According to a local paper, the Eastex Advocate, Pastor Preston Baker's sermon at Burnett's funeral in Coldspring, Texas, mentioned TIME's article about the Jones case and Burnett's willingness to take on the Innocence Project. The Advocate quoted Baker as saying Burnett "took a stand against some powerful people, people who believed that just because of their power and influence they could demand something."

Burnett's personal imprint on the case was so great that shortly after he died, Knull contacted San Jacinto County to see if they would reconsider their opposition to testing. Knull says he was told that the new DA, whom Governor Rick Perry will have to appoint, will make that decision. But Burnett was in the process of running for re-election unopposed, and it's possible that a new DA will be elected in November and begin serving in January. "They can do what they need to do to keep the [possibility of appeal] alive until the new DA starts," says Knull.

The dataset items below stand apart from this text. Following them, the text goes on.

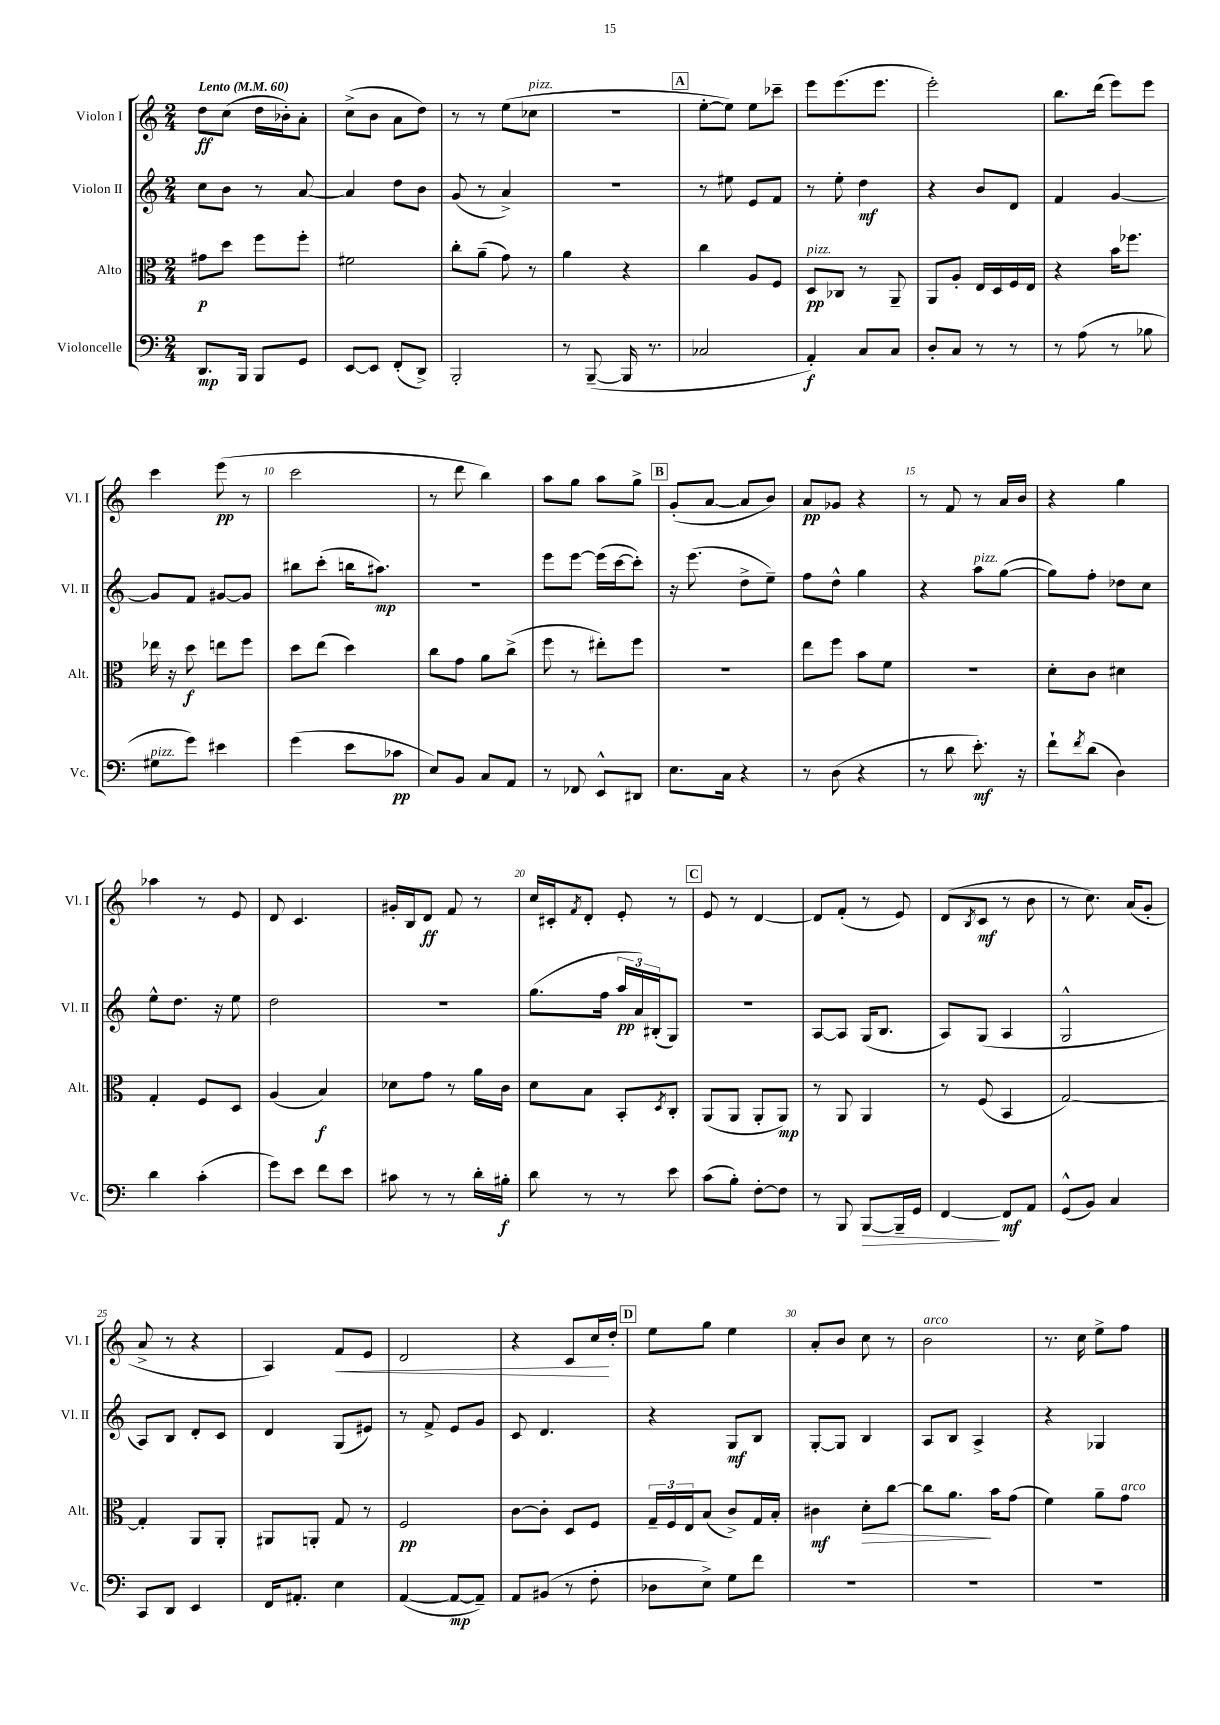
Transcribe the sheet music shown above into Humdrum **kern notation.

**kern	**kern	**kern	**kern
*staff4	*staff3	*staff2	*staff1
*clefF4	*clefC3	*clefG2	*clefG2
*k[]	*k[]	*k[]	*k[]
*M2/4	*M2/4	*M2/4	*M2/4
*MM60	*MM60	*MM60	*MM60
8.DD	8g#	8cc	8dd
.	8dd	8b	(8cc
16BBB	.	.	.
8BBB	8ff	8r	16dd
.	.	.	16b-')
8GG	8ff'	[8a	8a'
=	=	=	=
[8EE	2f#	4a]	(8cc^
8EE]	.	.	8b
(8FF'	.	8dd	8a
8DD^)	.	8b	8dd)
=	=	=	=
2BBB'	8cc'	(8g	8r
.	(8a~	8r	8r
.	8g)	4a^)	(8ee
.	8r	.	8cc-
=	=	=	=
8r	4a	2r	2r
([8BBB~	.	.	.
16BBB]	4r	.	.
8.r	.	.	.
=	=	=	=
2C-	4cc	8r	[8ee'
.	.	8ee#	8ee])
.	8A	8e	8ee
.	8F	8f	8ccc-~
=	=	=	=
4AA')	8D	8r	8eee
.	8C-	8ee'	(8.eee
8C	8r	4dd	.
.	.	.	8.eee
8C	8AA~	.	.
=	=	=	=
8D'	8AA	4r	2eee')
8C	8A'	.	.
8r	16E	8b	.
.	16D	.	.
8r	16F	8d	.
.	16E	.	.
=	=	=	=
8r	4r	4f	8.bb
(8A	.	.	.
.	.	.	(16ddd
8r	16b	[4g	8eee)
.	8.ff-	.	.
8B-	.	.	8eee
=	=	=	=
8G#	16ee-	8g]	4ccc
.	16r	.	.
8g)	8dd	8f	.
4e#	8ee	[8g#	(8eee
.	8ff	8g#]	8r
=	=	=	=
(4g	8dd	8bb#	2ccc
.	(8ee	(8ccc'	.
8e	4dd)	16bb	.
.	.	8.aa#)	.
8c-	.	.	.
=	=	=	=
8E)	8cc	2r	8r
8BB	8g	.	8ddd
8C	8a	.	4bb)
8AA	(8cc^	.	.
=	=	=	=
8r	8ff	8eee	8aa
8FF-	8r	[8eee	8gg
8EE^^	8ee#')	(16eee]	8aa
.	.	[16ccc	.
8DD#	8ff	8ccc'])	8gg^
=	=	=	=
8.E	2r	16r	(8g'
.	.	(8.eee	.
.	.	.	[8a
16C	.	.	.
4r	.	8dd^	8a]
.	.	8ee~)	8b)
=	=	=	=
8r	8ee	8ff	8a
(8D	8ff	8dd^^	8g-
4r	8b	4gg	4r
.	8f	.	.
=	=	=	=
8r	2r	4r	8r
8d	.	.	8f
8.e')	.	8aa	8r
.	.	([8gg	16a
16r	.	.	16b
=	=	=	=
8f`	8d'	8gg])	4r
8qf	.	.	.
(8d	8c	8ff'	.
4D)	4d#	8dd-	4gg
.	.	8cc	.
=	=	=	=
4d	4G'	8ee^^	4aa-
.	.	8.dd	.
(4c'	8F	.	8r
.	.	16r	.
.	8D	8ee	8e
=	=	=	=
8g)	(4A	2dd	8d
8e	.	.	4.c
8f	4B)	.	.
8e	.	.	.
=	=	=	=
8c#	8d-	2r	16g#'
.	.	.	16B
8r	8g	.	8d
8r	8r	.	8f
16d'	16a	.	8r
16B#'	16c	.	.
=	=	=	=
8d	8d	(8.gg	16cc
.	.	.	16c#'
.	.	.	8qf
8r	8B	.	8d'
.	.	16ff	.
8r	8BB'	24aa	8e'
.	.	24a)	.
.	.	(24B#'	.
.	8qD	.	.
8e	8C'	8G)	8r
=	=	=	=
(8c	(8AA	2r	8e
8B')	8AA	.	8r
[8F'	8AA'	.	[4d
8F]	8AA)	.	.
=	=	=	=
8r	8r	[8A	8d]
8BBB	8AA	8A]	(8f'
[8BBB	4AA	(16G	8r
.	.	8.B	.
16BBB~]	.	.	8e)
16GG	.	.	.
=	=	=	=
[4FF	8r	8A)	(8d
.	.	.	8qB
.	(8F	(8G	8c
8FF]	4BB	4A	8r
8AA	.	.	8b
=	=	=	=
(8GG^^	[2G)	2G^^	8r
8BB)	.	.	8.cc)
4C	.	.	.
.	.	.	(16a
.	.	.	8g'
=	=	=	=
8CC	4G']	8A)	8a^
8DD	.	8B	8r
4EE	8AA	8d'	4r
.	8AA'	8c	.
=	=	=	=
16FF	8AA#	4d	4A)
8.AA#'	.	.	.
.	8AA'	.	.
4E	8G	(8G	8f
.	8r	8e#)	8e
=	=	=	=
([4AA	2F	8r	2d
.	.	8f^	.
8AA_	.	8e	.
8AA~])	.	8g	.
=	=	=	=
8AA	[8c	8c	4r
(8BB#	8c']	4.d	.
8r	8D	.	8c
8F'	8F	.	16cc
.	.	.	16dd'
=	=	=	=
8D-	24G~	4r	8ee
.	24F	.	.
.	24E	.	.
8E^)	(8B	.	8gg
8G	8c^)	8G	4ee
8f	16G	8B	.
.	16B'	.	.
=	=	=	=
2r	4c#	[8G'	8a'
.	.	8G]	8b
.	8d'	4B	8cc
.	[8cc	.	8r
=	=	=	=
2r	8cc]	8A	2b
.	8.a	8B	.
.	.	4A^	.
.	16b	.	.
.	(8g	.	.
=	=	=	=
2r	4f)	4r	8.r
.	.	.	16cc
.	8a~	4G-	8ee^
.	8g	.	8ff
==	==	==	==
*-	*-	*-	*-
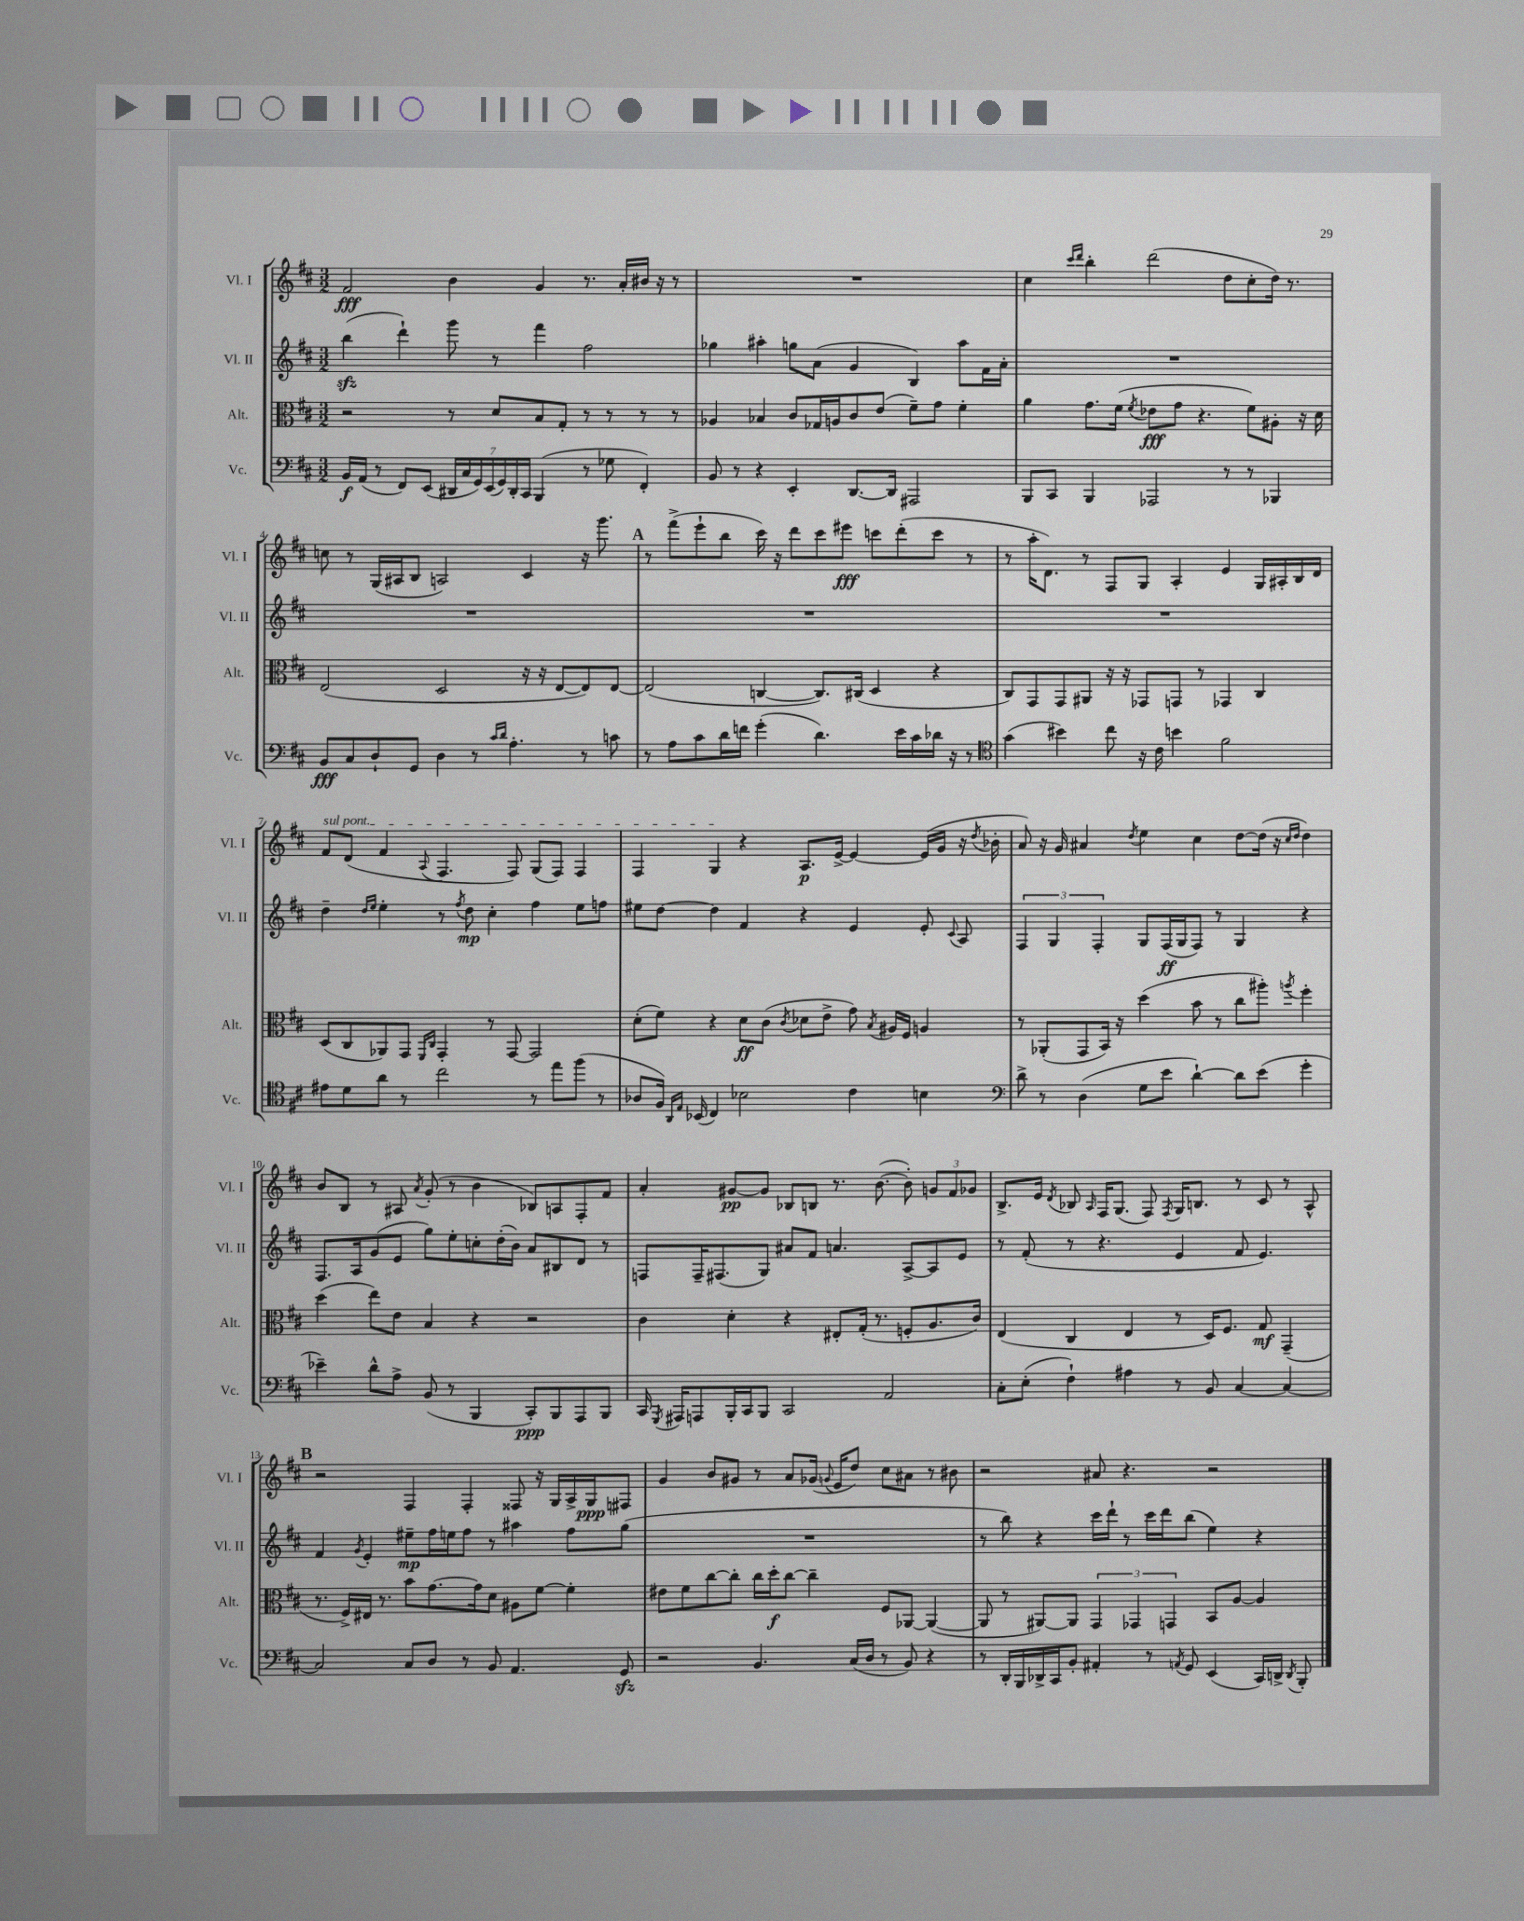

The mitochondrial DNA test, if and when it takes place, could have three possible outcomes. If the DNA profile matches Jones', then Jones was likely the killer. If the hair doesn't match anyone, then the Jones verdict would still be very flawed — a "legal nullity," as Scheck put it — because Jones' earlier appeals were denied on the basis of that hair. (In 2004, the prosecution's star witness said that prosecutors pressured him into lying about Jones' alleged confession.) If the DNA profile matches Danny Dixon's, a co-defendant who was supposedly waiting outside the liquor store, then it would suggest it was Dixon, not Jones, who pulled the trigger. Either one of the latter outcomes would be "extremely important" to Texas, said Scheck. "I think people will be disturbed."

It would certainly offer the most conclusive biological proof to date that the state of Texas executed a man for a crime he didn't commit. And that kind of vindication, Duane Jones told me, is worth waiting for.